• _INPUT RECORDS_:
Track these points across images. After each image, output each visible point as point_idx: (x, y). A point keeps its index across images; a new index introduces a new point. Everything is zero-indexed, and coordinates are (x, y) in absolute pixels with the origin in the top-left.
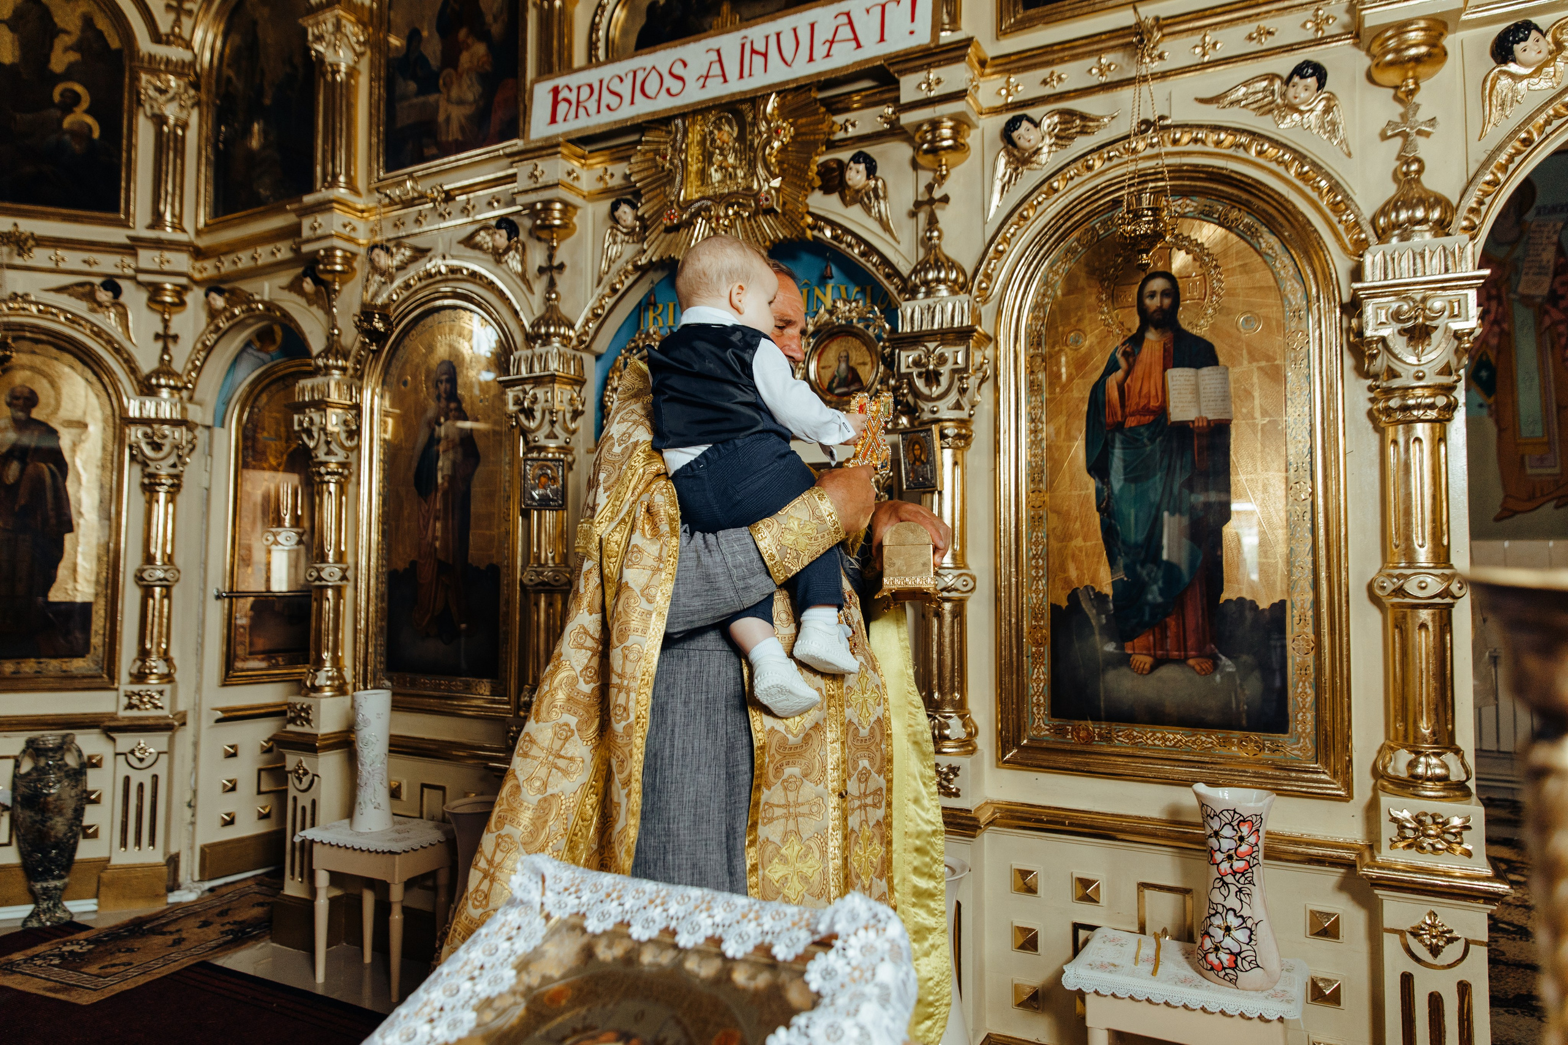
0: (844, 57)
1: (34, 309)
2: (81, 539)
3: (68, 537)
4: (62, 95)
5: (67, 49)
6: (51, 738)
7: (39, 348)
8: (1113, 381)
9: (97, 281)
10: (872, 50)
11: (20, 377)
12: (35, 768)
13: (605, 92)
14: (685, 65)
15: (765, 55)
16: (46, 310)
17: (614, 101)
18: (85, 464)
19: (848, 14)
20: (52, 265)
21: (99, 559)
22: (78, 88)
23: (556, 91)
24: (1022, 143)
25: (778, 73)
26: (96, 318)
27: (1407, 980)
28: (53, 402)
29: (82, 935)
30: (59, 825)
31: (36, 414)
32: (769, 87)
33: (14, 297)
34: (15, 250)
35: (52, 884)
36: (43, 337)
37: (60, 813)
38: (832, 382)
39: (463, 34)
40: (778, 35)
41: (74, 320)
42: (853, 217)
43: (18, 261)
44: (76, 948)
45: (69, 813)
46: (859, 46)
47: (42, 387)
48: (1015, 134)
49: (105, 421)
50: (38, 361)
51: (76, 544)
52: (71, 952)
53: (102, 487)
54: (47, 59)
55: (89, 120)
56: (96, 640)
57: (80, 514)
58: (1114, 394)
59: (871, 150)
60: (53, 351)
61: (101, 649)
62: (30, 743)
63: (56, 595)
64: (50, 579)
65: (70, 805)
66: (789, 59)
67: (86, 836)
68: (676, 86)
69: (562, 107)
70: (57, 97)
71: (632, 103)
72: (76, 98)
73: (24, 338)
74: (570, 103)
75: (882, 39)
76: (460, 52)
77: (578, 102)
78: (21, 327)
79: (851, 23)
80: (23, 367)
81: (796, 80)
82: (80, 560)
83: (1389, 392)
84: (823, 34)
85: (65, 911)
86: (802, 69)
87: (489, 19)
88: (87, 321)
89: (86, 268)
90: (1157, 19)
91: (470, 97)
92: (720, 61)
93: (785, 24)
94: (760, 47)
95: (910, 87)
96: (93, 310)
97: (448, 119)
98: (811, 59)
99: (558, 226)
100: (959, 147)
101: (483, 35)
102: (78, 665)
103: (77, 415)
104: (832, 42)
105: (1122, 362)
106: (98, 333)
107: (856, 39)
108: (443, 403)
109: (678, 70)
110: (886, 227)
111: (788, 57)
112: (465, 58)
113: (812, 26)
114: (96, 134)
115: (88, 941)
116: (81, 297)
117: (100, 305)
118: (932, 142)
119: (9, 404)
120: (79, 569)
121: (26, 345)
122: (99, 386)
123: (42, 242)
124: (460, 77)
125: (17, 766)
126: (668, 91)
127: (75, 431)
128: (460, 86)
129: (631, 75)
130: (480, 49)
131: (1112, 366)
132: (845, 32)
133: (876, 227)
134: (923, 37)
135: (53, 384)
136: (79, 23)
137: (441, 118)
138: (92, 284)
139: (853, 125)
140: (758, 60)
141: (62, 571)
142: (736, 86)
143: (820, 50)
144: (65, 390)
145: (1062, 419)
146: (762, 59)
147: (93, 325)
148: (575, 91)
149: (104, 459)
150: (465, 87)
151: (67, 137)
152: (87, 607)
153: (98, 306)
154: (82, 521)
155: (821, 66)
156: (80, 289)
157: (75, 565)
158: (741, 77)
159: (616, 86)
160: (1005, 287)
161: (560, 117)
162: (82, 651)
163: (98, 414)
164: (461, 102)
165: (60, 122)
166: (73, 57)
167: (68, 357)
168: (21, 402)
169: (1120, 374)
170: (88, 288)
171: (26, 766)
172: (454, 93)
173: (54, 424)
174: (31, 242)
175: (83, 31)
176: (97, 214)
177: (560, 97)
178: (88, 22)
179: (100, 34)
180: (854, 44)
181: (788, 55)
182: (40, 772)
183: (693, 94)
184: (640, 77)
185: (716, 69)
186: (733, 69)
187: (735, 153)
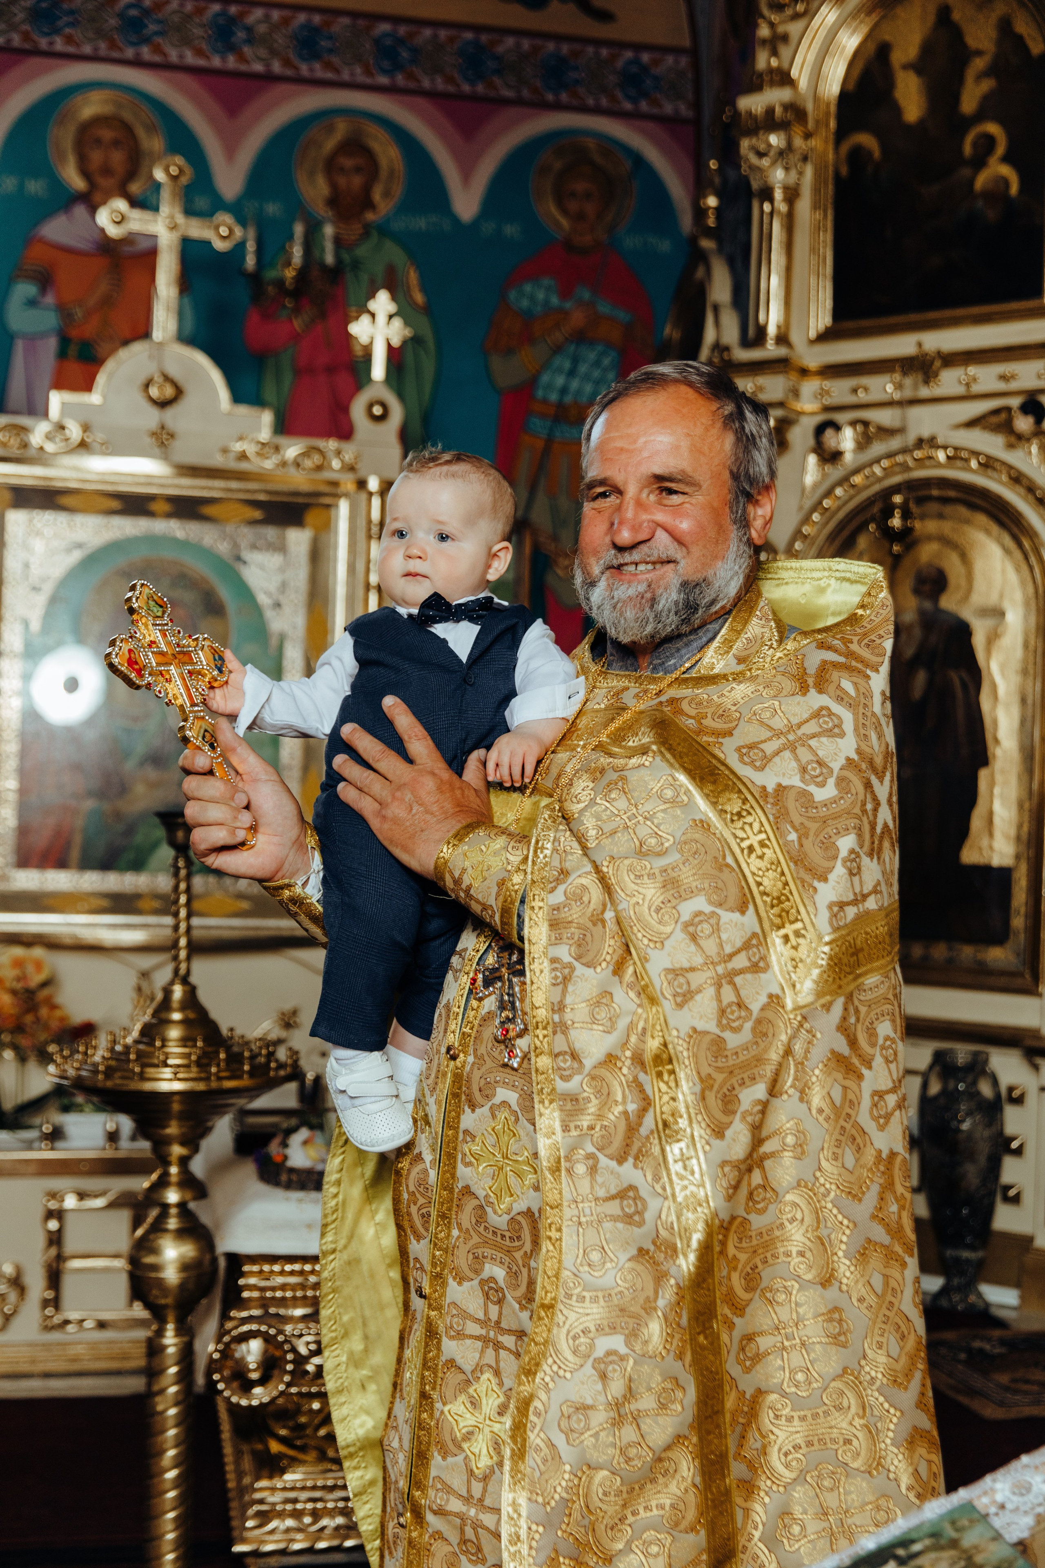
1: (941, 456)
2: (998, 778)
3: (983, 775)
4: (975, 144)
5: (979, 77)
6: (962, 1052)
7: (948, 509)
9: (1015, 402)
11: (927, 552)
12: (944, 1092)
16: (957, 457)
18: (1003, 668)
20: (961, 390)
21: (1021, 806)
22: (993, 128)
26: (1015, 458)
28: (963, 583)
29: (997, 1333)
30: (972, 1173)
31: (947, 602)
33: (920, 443)
34: (920, 377)
35: (966, 1254)
36: (952, 494)
37: (971, 1157)
41: (989, 464)
43: (925, 392)
44: (987, 1347)
45: (982, 1160)
47: (952, 565)
49: (1027, 604)
50: (946, 527)
51: (992, 784)
52: (981, 1351)
53: (1023, 701)
54: (956, 98)
55: (1006, 170)
56: (1018, 922)
57: (997, 741)
60: (963, 511)
61: (1022, 936)
62: (939, 1057)
63: (969, 856)
64: (962, 832)
65: (984, 1149)
67: (1007, 1199)
70: (967, 149)
72: (989, 142)
73: (930, 498)
78: (927, 483)
80: (930, 538)
82: (997, 806)
85: (980, 1295)
88: (1004, 463)
89: (1001, 386)
96: (1010, 446)
102: (997, 955)
103: (993, 599)
106: (1017, 478)
114: (1014, 189)
115: (1002, 1342)
116: (996, 429)
117: (1020, 437)
119: (917, 591)
120: (997, 820)
121: (933, 507)
122: (1018, 554)
123: (951, 359)
125: (925, 1086)
127: (989, 623)
135: (965, 558)
136: (993, 33)
138: (1008, 409)
141: (977, 821)
144: (979, 566)
147: (1010, 467)
149: (1025, 661)
151: (980, 204)
152: (1004, 875)
153: (1017, 439)
154: (999, 752)
156: (994, 420)
157: (991, 814)
162: (1001, 937)
163: (1018, 596)
165: (971, 182)
166: (987, 85)
167: (982, 519)
168: (927, 588)
170: (1003, 416)
171: (935, 1088)
173: (967, 614)
174: (938, 363)
175: (999, 42)
176: (1014, 305)
178: (1005, 27)
179: (1019, 40)
182: (949, 1096)
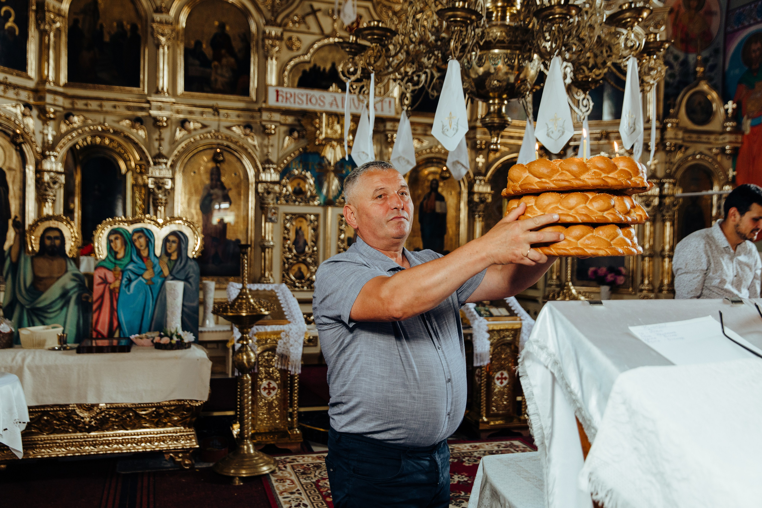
8: (425, 202)
9: (22, 104)
13: (296, 97)
14: (324, 98)
17: (300, 101)
22: (10, 9)
23: (277, 91)
28: (4, 159)
39: (223, 51)
46: (376, 110)
55: (14, 25)
68: (322, 104)
69: (280, 98)
71: (307, 104)
74: (283, 97)
75: (383, 111)
76: (222, 57)
77: (286, 98)
91: (227, 75)
92: (336, 100)
97: (216, 80)
101: (233, 55)
103: (12, 165)
108: (214, 182)
109: (322, 99)
112: (224, 61)
114: (17, 33)
118: (392, 139)
124: (222, 66)
126: (319, 104)
127: (12, 173)
128: (222, 70)
129: (305, 95)
130: (232, 60)
134: (392, 114)
135: (4, 150)
137: (213, 78)
142: (341, 110)
144: (8, 154)
150: (224, 71)
151: (7, 33)
158: (343, 107)
159: (300, 97)
161: (280, 100)
164: (222, 76)
167: (8, 138)
172: (219, 71)
173: (4, 169)
177: (279, 94)
183: (328, 108)
184: (309, 97)
185: (334, 103)
186: (340, 104)
187: (338, 127)
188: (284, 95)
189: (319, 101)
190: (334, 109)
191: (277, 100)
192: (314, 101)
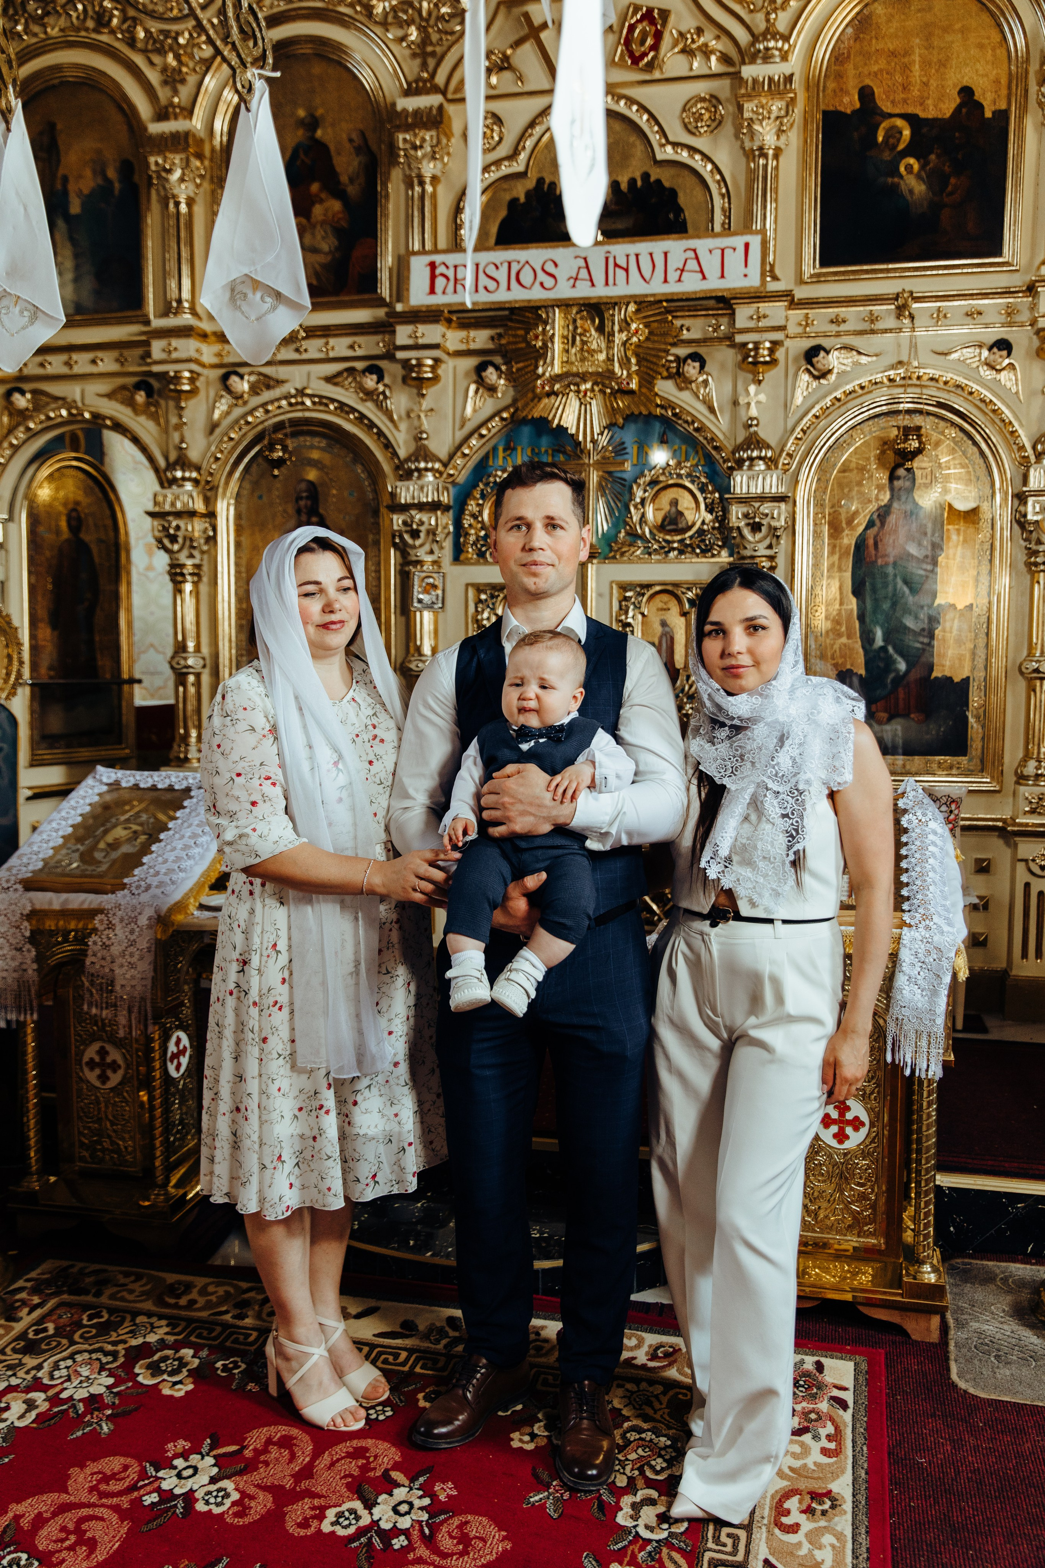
0: (691, 284)
10: (714, 284)
13: (481, 275)
14: (556, 265)
15: (627, 270)
17: (492, 285)
19: (695, 251)
23: (433, 266)
24: (819, 366)
25: (637, 287)
27: (1027, 885)
32: (631, 296)
38: (664, 520)
39: (315, 187)
40: (637, 256)
42: (684, 399)
46: (704, 278)
48: (815, 360)
58: (871, 542)
59: (702, 351)
66: (647, 277)
68: (549, 282)
69: (440, 282)
71: (509, 289)
74: (448, 279)
75: (723, 276)
76: (313, 204)
77: (456, 280)
79: (697, 258)
81: (654, 295)
83: (1036, 553)
84: (675, 262)
86: (657, 288)
87: (344, 179)
90: (911, 293)
91: (325, 247)
92: (587, 267)
93: (643, 247)
94: (622, 262)
95: (743, 315)
98: (666, 281)
99: (428, 379)
100: (773, 362)
101: (339, 193)
104: (682, 271)
105: (878, 523)
107: (702, 271)
108: (304, 517)
109: (549, 267)
110: (712, 410)
111: (647, 275)
112: (318, 212)
113: (666, 254)
118: (755, 357)
124: (314, 227)
126: (542, 284)
128: (313, 235)
129: (506, 265)
130: (336, 205)
131: (870, 524)
132: (692, 265)
133: (705, 411)
134: (753, 280)
139: (688, 330)
140: (621, 273)
142: (601, 291)
143: (673, 276)
145: (836, 557)
146: (624, 273)
148: (452, 270)
150: (319, 237)
155: (673, 288)
158: (607, 284)
159: (491, 270)
160: (801, 464)
161: (439, 288)
164: (315, 250)
169: (876, 529)
172: (307, 240)
177: (438, 272)
180: (700, 276)
181: (647, 274)
183: (564, 291)
184: (515, 268)
185: (584, 274)
186: (599, 277)
187: (596, 341)
188: (450, 273)
189: (542, 276)
190: (583, 291)
191: (432, 291)
192: (527, 277)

• _YOUR TASK_: Begin at the line containing "188: (284, 95)" and stop after the line containing "83: (1036, 553)", then write out only those rows again, substituting "(315, 102)" for "(314, 101)" and leaving everything else unchanged. Leave the pictures out of your answer.

• _WRITTEN REPLY_:
188: (284, 95)
189: (319, 101)
190: (334, 109)
191: (277, 100)
192: (315, 102)
0: (691, 284)
10: (714, 284)
13: (481, 275)
14: (556, 265)
15: (627, 270)
17: (492, 285)
19: (695, 251)
23: (433, 266)
24: (819, 366)
25: (637, 287)
27: (1027, 885)
32: (631, 296)
38: (664, 520)
39: (315, 187)
40: (637, 256)
42: (684, 399)
46: (704, 278)
48: (815, 360)
58: (871, 542)
59: (702, 351)
66: (647, 277)
68: (549, 282)
69: (440, 282)
71: (509, 289)
74: (448, 279)
75: (723, 276)
76: (313, 204)
77: (456, 280)
79: (697, 258)
81: (654, 295)
83: (1036, 553)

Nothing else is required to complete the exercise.